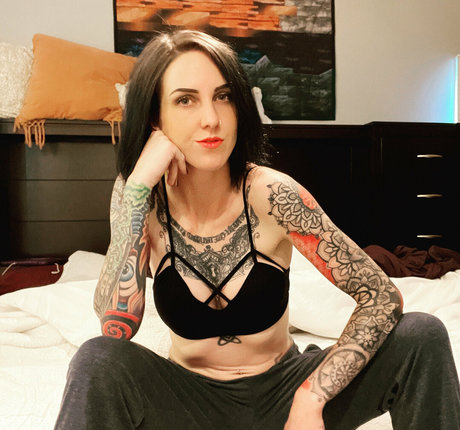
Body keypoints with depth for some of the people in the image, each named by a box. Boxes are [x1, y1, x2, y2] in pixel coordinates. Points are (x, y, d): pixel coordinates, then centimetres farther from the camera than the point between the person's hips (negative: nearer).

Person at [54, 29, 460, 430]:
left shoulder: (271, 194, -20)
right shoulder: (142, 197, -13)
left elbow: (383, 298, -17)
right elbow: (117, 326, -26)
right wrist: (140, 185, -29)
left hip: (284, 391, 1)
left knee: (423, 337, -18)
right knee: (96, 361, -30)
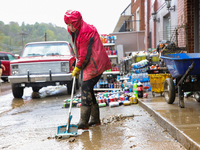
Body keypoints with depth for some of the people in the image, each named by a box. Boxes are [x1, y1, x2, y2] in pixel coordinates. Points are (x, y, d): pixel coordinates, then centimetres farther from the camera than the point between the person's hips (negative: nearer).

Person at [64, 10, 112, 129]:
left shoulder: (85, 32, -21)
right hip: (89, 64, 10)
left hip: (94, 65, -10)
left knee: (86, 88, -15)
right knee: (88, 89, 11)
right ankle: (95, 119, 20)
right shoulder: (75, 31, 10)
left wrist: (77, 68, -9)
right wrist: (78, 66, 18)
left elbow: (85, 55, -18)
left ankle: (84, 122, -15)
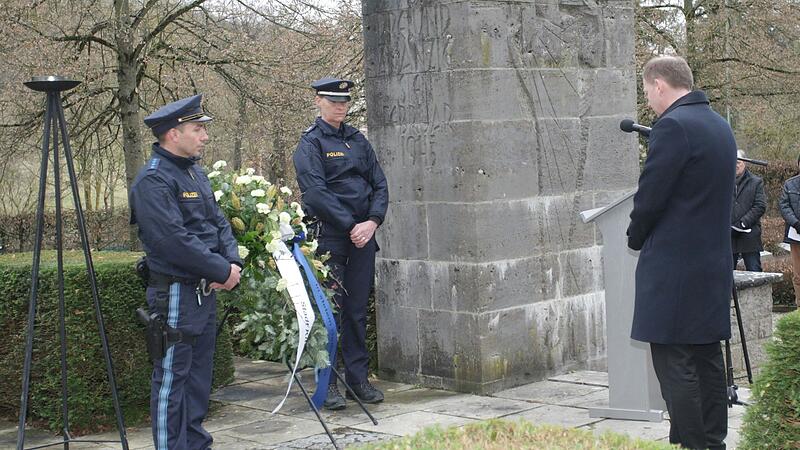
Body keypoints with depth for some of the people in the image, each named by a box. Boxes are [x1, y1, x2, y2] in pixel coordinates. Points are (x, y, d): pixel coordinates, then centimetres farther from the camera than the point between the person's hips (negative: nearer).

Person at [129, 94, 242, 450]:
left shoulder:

════

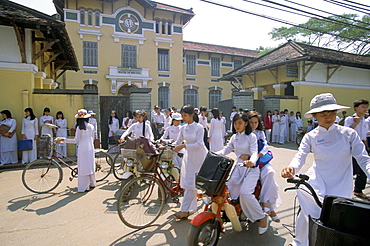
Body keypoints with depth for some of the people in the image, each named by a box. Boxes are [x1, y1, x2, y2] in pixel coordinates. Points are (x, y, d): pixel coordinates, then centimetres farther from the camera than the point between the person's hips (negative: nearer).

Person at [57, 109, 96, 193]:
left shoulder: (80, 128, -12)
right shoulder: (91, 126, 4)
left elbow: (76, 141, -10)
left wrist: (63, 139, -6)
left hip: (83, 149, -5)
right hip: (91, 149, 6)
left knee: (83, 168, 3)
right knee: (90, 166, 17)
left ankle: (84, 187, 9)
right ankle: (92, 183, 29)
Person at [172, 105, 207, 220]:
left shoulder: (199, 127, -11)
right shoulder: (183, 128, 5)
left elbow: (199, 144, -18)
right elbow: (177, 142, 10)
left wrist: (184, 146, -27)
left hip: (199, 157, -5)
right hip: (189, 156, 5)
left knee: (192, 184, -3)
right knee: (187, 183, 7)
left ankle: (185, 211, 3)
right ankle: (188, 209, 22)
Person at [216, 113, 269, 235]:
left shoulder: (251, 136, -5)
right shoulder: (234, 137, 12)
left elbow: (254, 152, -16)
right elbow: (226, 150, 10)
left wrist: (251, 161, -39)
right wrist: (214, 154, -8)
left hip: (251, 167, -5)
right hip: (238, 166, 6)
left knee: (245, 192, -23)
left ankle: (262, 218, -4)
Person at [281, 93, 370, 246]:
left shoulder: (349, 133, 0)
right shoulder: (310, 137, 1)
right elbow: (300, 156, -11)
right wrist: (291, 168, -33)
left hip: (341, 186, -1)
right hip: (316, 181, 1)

════

Aim of the exercise
Copy the rows exactly as they appear, starting at the line that has "left elbow: (199, 144, -18)" and ending after the line that has "right ankle: (188, 209, 22)".

Task output
left elbow: (199, 144, -18)
right elbow: (177, 142, 10)
left wrist: (184, 146, -27)
left hip: (199, 157, -5)
right hip: (189, 156, 5)
left knee: (192, 184, -3)
right knee: (187, 183, 7)
left ankle: (185, 211, 3)
right ankle: (188, 209, 22)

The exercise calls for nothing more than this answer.